I am trying to extract both document metadata and journal header metadata from a pdf document. I verified that Tika Server (v1.21 / v1.24) and Grobid (v0.6.0) are independently able to extract metadata from the pdf document. However, when I run Grobid within Tika Server ( following instructions mentioned in https://cwiki.apache.org/confluence/display/TIKA/GrobidJournalParser ), I get the below error (snippet) for the same pdf document:
org.xml.sax.SAXParseException; Premature end of file.
at org.apache.xerces.parsers.DOMParser.parse(Unknown Source)

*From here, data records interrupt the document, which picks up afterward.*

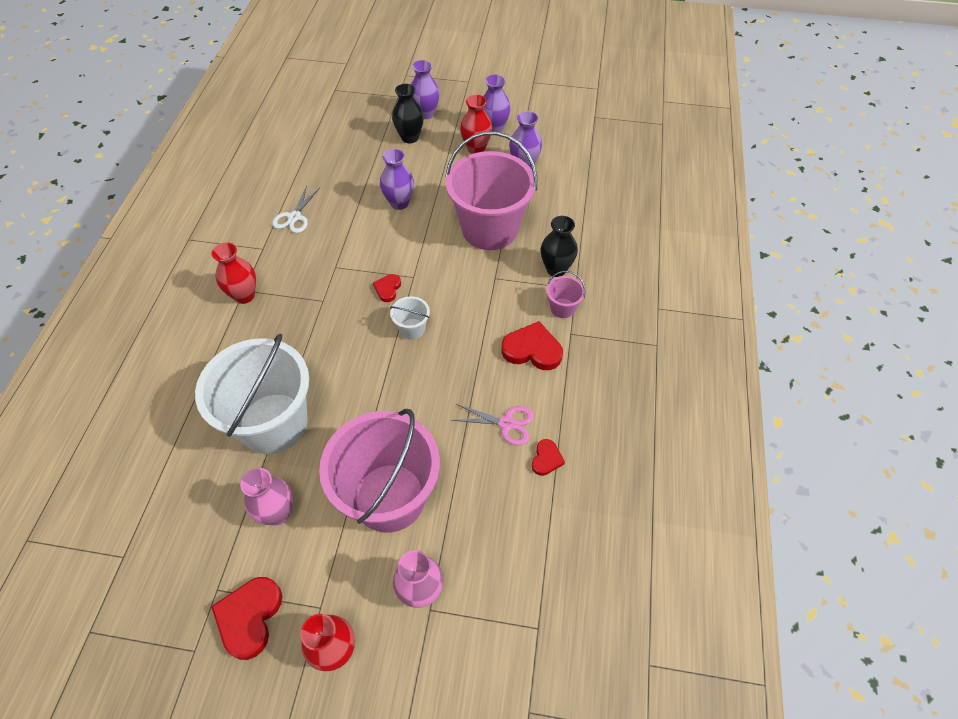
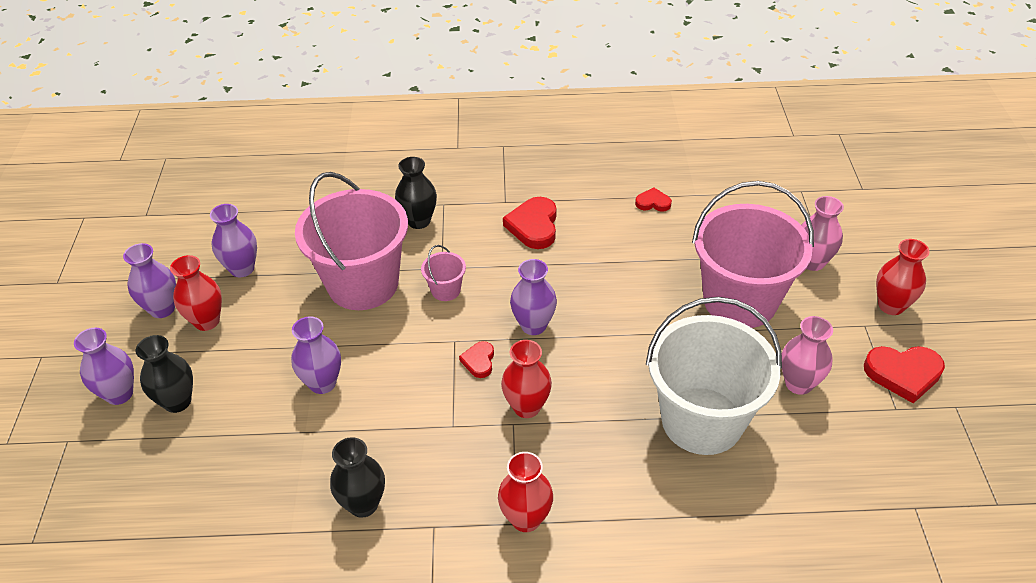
camera: 100 degrees left, 10 degrees down
white scissors [272,185,320,233] -> black vase [330,437,385,518]
red heart [373,274,401,302] -> red heart turned 90 degrees clockwise [459,341,494,378]
white bucket [390,296,430,339] -> purple vase [510,259,557,335]
pink scissors [451,404,534,445] -> none
pink bucket [546,271,586,318] -> pink bucket moved to [421,245,466,301]
none -> red vase [501,340,552,418]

at org.apache.xerces.jaxp.DocumentBuilderImpl.parse(Unknown Source)
at javax.xml.parsers.DocumentBuilder.parse(DocumentBuilder.java:121)
at org.apache.tika.utils.XMLReaderUtils.buildDOM(XMLReaderUtils.java:407)
at org.apache.tika.parser.journal.TEIDOMParser.parse(TEIDOMParser.java:44)
at org.apache.tika.parser.journal.GrobidRESTParser.parse(GrobidRESTParser.java:85)
at org.apache.tika.parser.journal.JournalParser.parse(JournalParser.java:60)
at org.apache.tika.parser.ParserDecorator.parse(ParserDecorator.java:188)
at org.apache.tika.parser.CompositeParser.parse(CompositeParser.java:280)
at org.apache.tika.parser.ParserDecorator.parse(ParserDecorator.java:188)
at org.apache.tika.parser.CompositeParser.parse(CompositeParser.java:280)
at org.apache.tika.parser.AutoDetectParser.parse(AutoDetectParser.java:143)
at org.apache.tika.parser.RecursiveParserWrapper.parse(RecursiveParserWrapper.java:224)
at org.apache.tika.server.resource.TikaResource.parse(TikaResource.java:422)
....
I ran the below command to start Tika Server with Grobid:
java -classpath /home/avlurs/grobid-0.6.0/grobidparser-resources/:tika-server-1.21.jar org
.apache.tika.server.TikaServerCli --config /home/avlurs/grobid-0.6.0/grobidparser-resources/tika-config.xml &
I ran the below command to test the metadata extraction:
curl -T /home/avlurs/temp/in/JournalTest.pdf -H "Content-Disposition: attachment;filename=
JournalTest.pdf" http://localhost:9998/rmeta
In addition to throwing the above mentioned error, I am getting the document metadata from Tika in the output. However, Grobid metadata is not being extracted.
Appreciate any inputs / suggestions to address this issue. Thanks.